The Eulogy for Howard Frizzle, as written by his daughters.
Dear Daddy,
We are sorry you died, even though it definitely wasn’t our fault. For all your failings, at least you didn’t leave toast crumbs everywhere.
It would have been good if Grandpapa Morris hadn’t insisted on doing the home plumbing and electrical work that killed you, but he doesn’t like to take good advice from experts. He says he once set the kitchen wall on fire on Christmas Day when he decided to try and plumb in a dishwasher with an air-acetylene soldering torch, partly on a whim, but also to spoil the day for everybody else. Apparently he also used to leave live wires hanging from the kitchen ceiling for his own amusement, but that was before we were born.

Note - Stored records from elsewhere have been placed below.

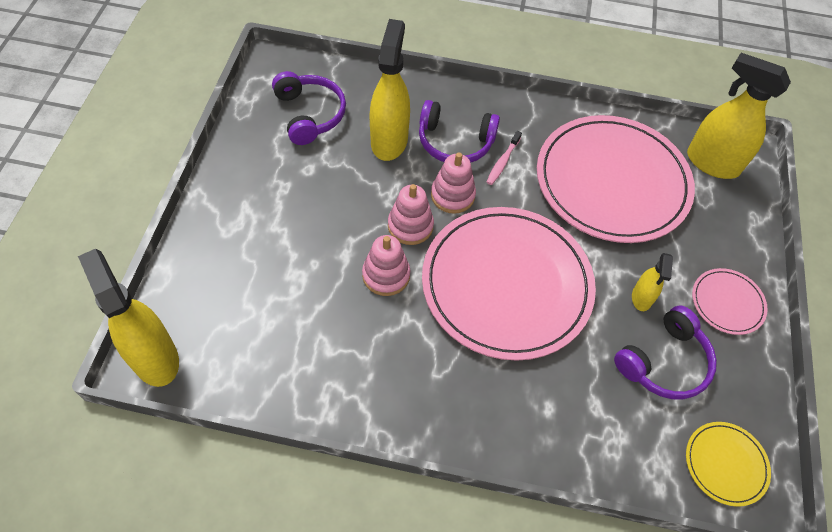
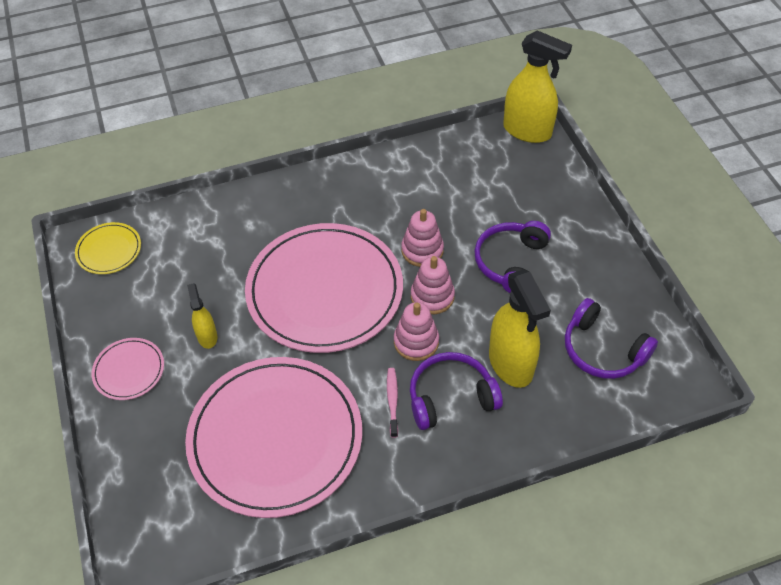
camera: 155 degrees right, 5 degrees down
(664, 362) = (172, 295): purple headphones -> purple headphones (511, 262)
(712, 163) = (176, 523): yellow spray bottle -> none

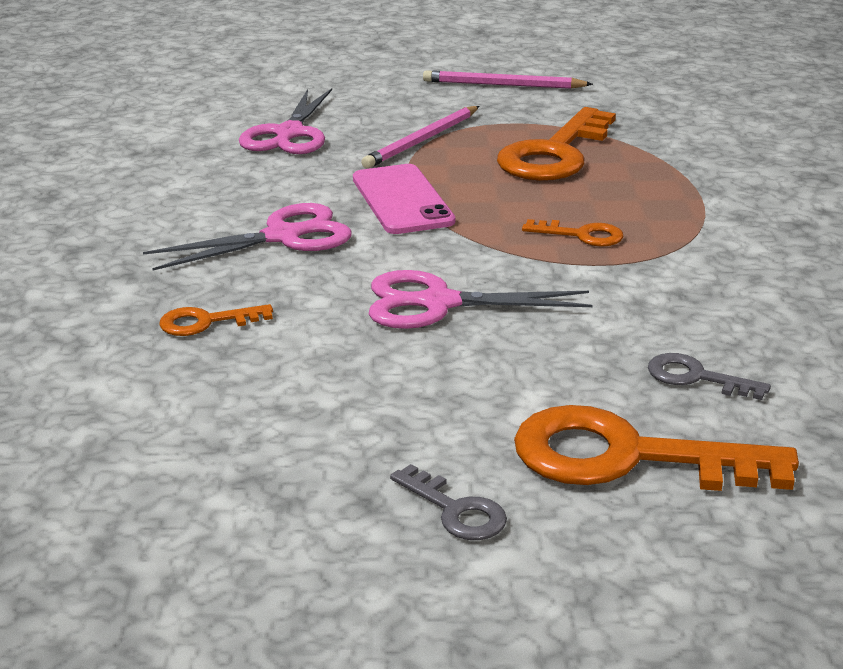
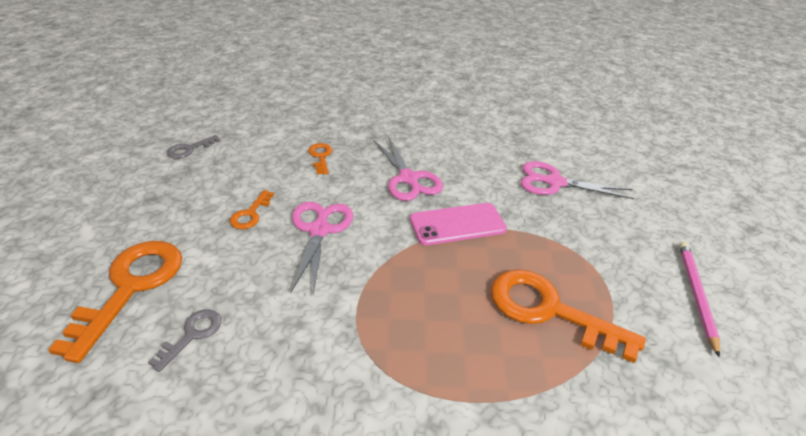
camera: 90 degrees right, 10 degrees up
(422, 141) = (558, 239): pink pencil -> none
(455, 510) = (128, 222): grey key -> grey key (189, 149)
(581, 235) = (401, 306): orange key -> orange key (250, 214)

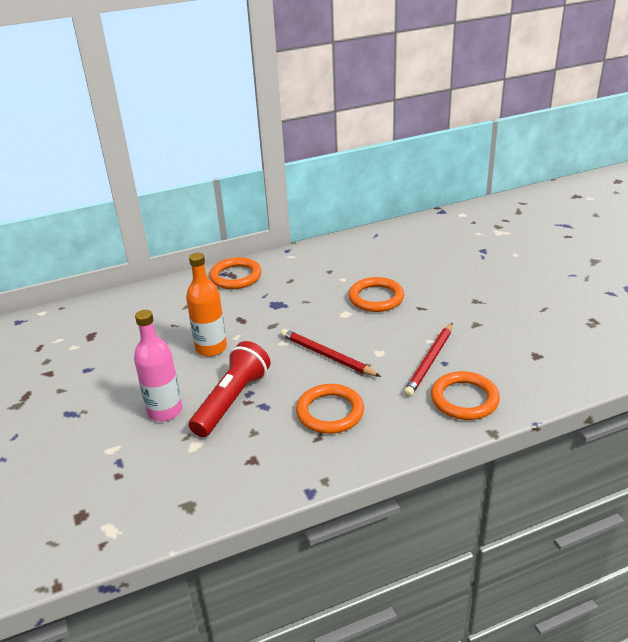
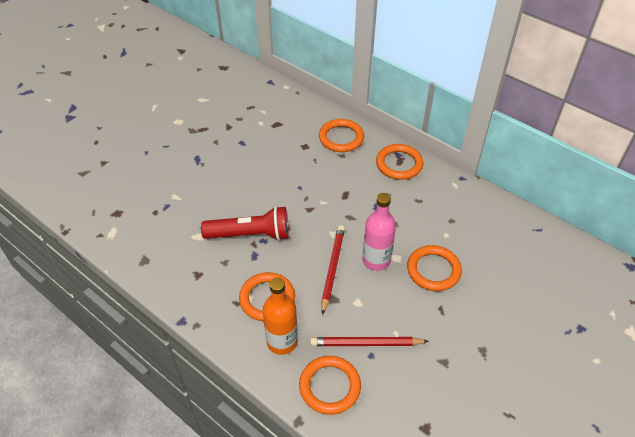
camera: 60 degrees right, 15 degrees up
(163, 299) = (341, 138): none -> orange ring
(165, 411) = (222, 204): pink bottle -> pink bottle (376, 260)
(211, 348) = (300, 194): orange bottle -> orange bottle (282, 342)

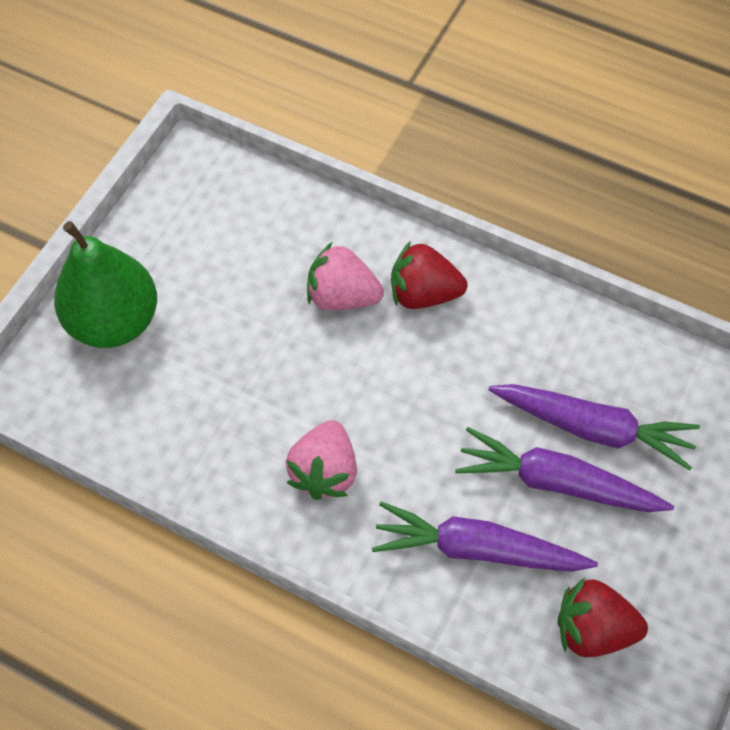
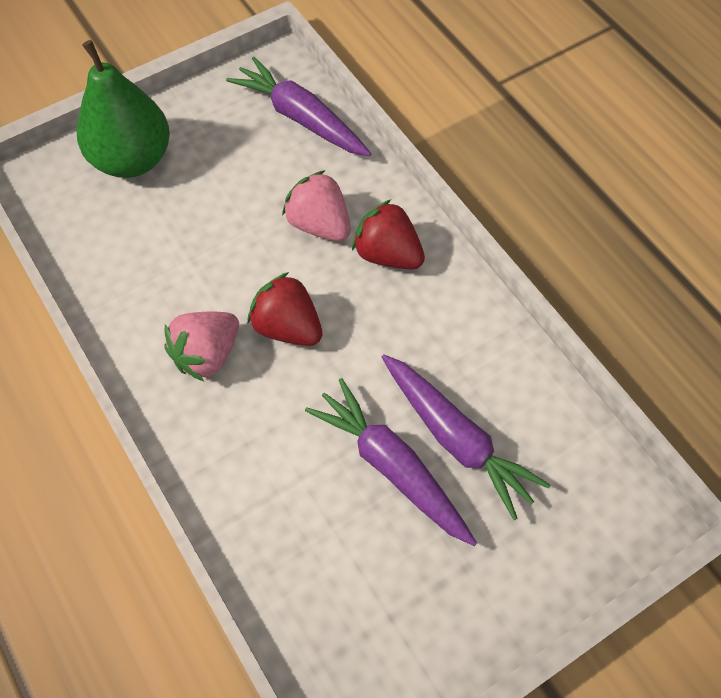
camera: 30 degrees right, 0 degrees up
(477, 549) = (285, 485): purple carrot -> purple carrot (301, 118)
(593, 629) = (336, 609): red strawberry -> red strawberry (287, 327)

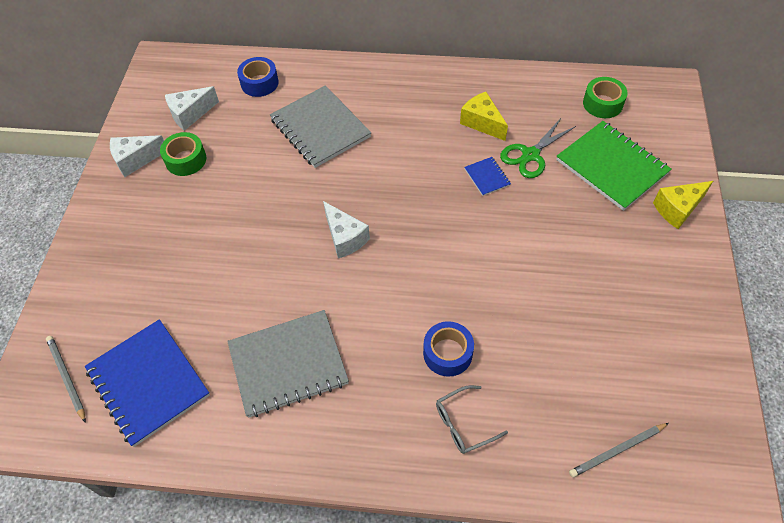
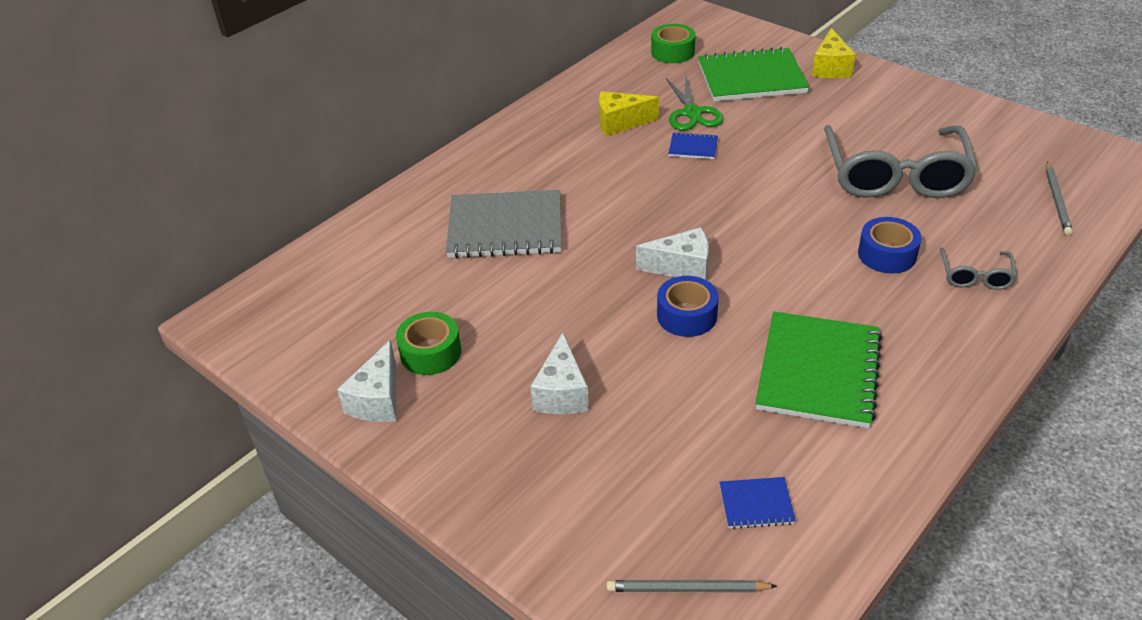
camera: 55 degrees left, 15 degrees down
(148, 382) = (756, 504): blue notebook -> blue notebook, size x0.44
(190, 114) = (357, 322): white cheese -> white cheese (561, 393)
(259, 83) = (377, 247): blue tape -> blue tape (687, 315)
(288, 364) = (818, 372): grey notebook -> green notebook
(556, 318) = (895, 176): none -> grey glasses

He bought a new laptop with your life insurance money and has been dabbling in what he says is a cryptic currency called urethrum, and he says he has given up the floozies but he has his poker in a lot of fires. Speaking of fires we have to keep an eye on him because he accidentally sets fire to things quite a lot, like the net curtains, and an old pile of Mummy’s ‘Peace & Purpose’ magazines just last week. He is also refusing to pay us our remunerations for doing the dishes.
Speaking of Mummy, we hope you are reunited with her, and that in Heaven she lets you smoke cigarettes, and drink beer inside. We used to feel a tiny bit sorry for you standing outside in the rain and dark drinking beer all alone when you were both alive.
In art class at school we made a special drawing of you. Grandpapa Morris had it framed because he said the likeness is excellent and it’s how he will always remember you. We hope you like it.